Less employed people means less income taxes collected, that’s one of the main revenue sources for the state’s education budget.

“We don’t know where the bottom is or where the side of the wall is yet,” Albritton said.

Many state revenues are collected in arrears — March payments equal taxes due from February — Kirk Fulford, deputy director of the Legislative Services Agency, said.

“I expect April to reflect the first indications of revenue impacts; however, that too will be skewed because the fallout began about half way through the month of March,” Fulford said. “May receipts could very well be the first full month of revenue impacts.”

The state is now halfway through the 2020 fiscal year. Year-to-date revenue growth to the Education Trust Fund is 7.5% over fiscal 2019. Year-to-date growth in General Fund is 10.5% over fiscal 2019. Monthly revenues for March to the Education Trust Fund were up 4.9% compared to March 2019, mostly from income taxes. Monthly growth in March for the General Fund was about 3%, Fulford said.

Two months ago, revenue projections for fiscal 2021, which begins in October, were welcome news to lawmakers as they began the legislative session and crafting 2021 budgets. Now, their session is on hold and potential budget increases may have vanished.

Senate President Pro Tem Del Marsh, R-Anniston, said government agencies should expect the same funding levels as the current year. 
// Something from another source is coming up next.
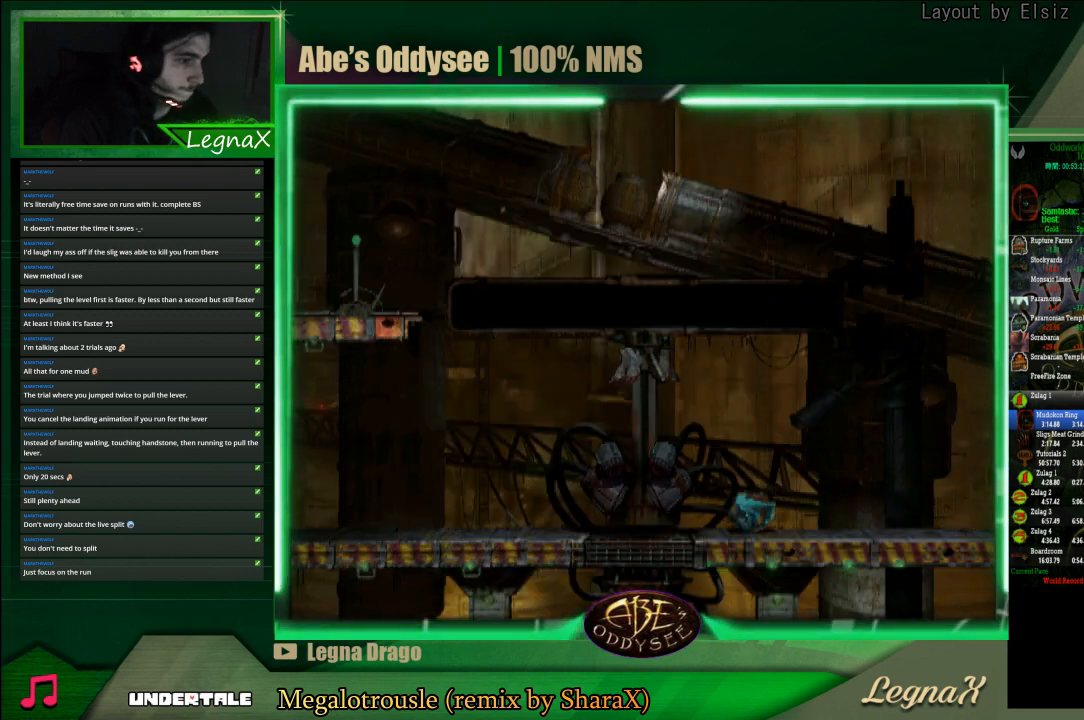
{"buttons": ["R1"], "left_stick": "left", "events": [[467, "CROSS", "up"]]}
“I think you’ll see them passed pretty much like they were last year,” he said Thursday.

Lawmakers are expected to return to Montgomery in late April for a rapid-fire end to their session. Marsh and others have said they will likely approve “bare bones” budgets. While some have said legislators could return in the summer or early fall for a special session once the revenue picture is clearer — and possibly there’s more money to distribute — Marsh said he doesn’t think that’s required.

“I don’t see the need unless the governor thinks it’s necessary,” he said. Only the governor can call a special session.

Marsh said there may be an increase for the Alabama Department of Mental Health — more money for it was a priority going into the session — but that’s about it.

The Alabama Department of Corrections, facing federal directives to hire more staff and improve inmate care — may not see the more than $40 million funding increase it requested.

“I just don’t see a lot more money being poured into it right now,” Marsh said.

Albritton also suggested lawmakers could “look at a different balance” in how tax revenues are distributed between the General Fund and ETF. 

“Or should we even have two funds?” Alabama is one of just a few states with separate budgets for education and the rest of government.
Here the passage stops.